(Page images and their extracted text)
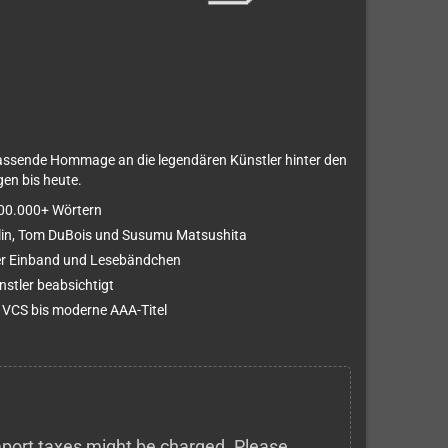
fassende Hommage an die legendären Künstler hinter den
en bis heute.
100.000+ Wörtern
akelin, Tom DuBois und Susumu Matsushita
er Einband und Lesebändchen
stler beabsichtigt
 VCS bis moderne AAA-Titel
 import taxes might be charged. Please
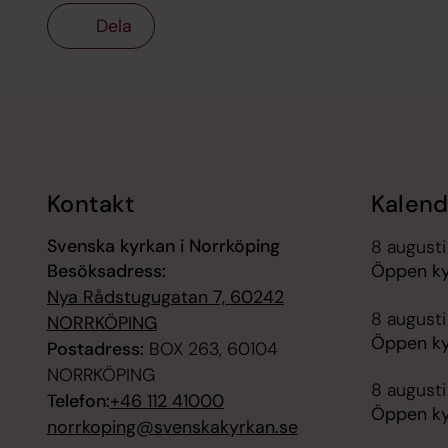
Dela
Tillbaka till toppen
Tillbaka till innehållet
Kontakt
Kalend
Svenska kyrkan i Norrköping
8 augusti
Besöksadress:
Öppen ky
Nya Rådstugugatan 7, 60242
8 augusti
NORRKÖPING
Öppen ky
Postadress:
BOX 263, 60104
NORRKÖPING
8 augusti
Telefon:
+46 112 41000
Öppen ky
norrkoping@svenskakyrkan.se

Your task. Find each line in the rows above that contains the word "till", and copy every such line.

Output.
Tillbaka till toppen
Tillbaka till innehållet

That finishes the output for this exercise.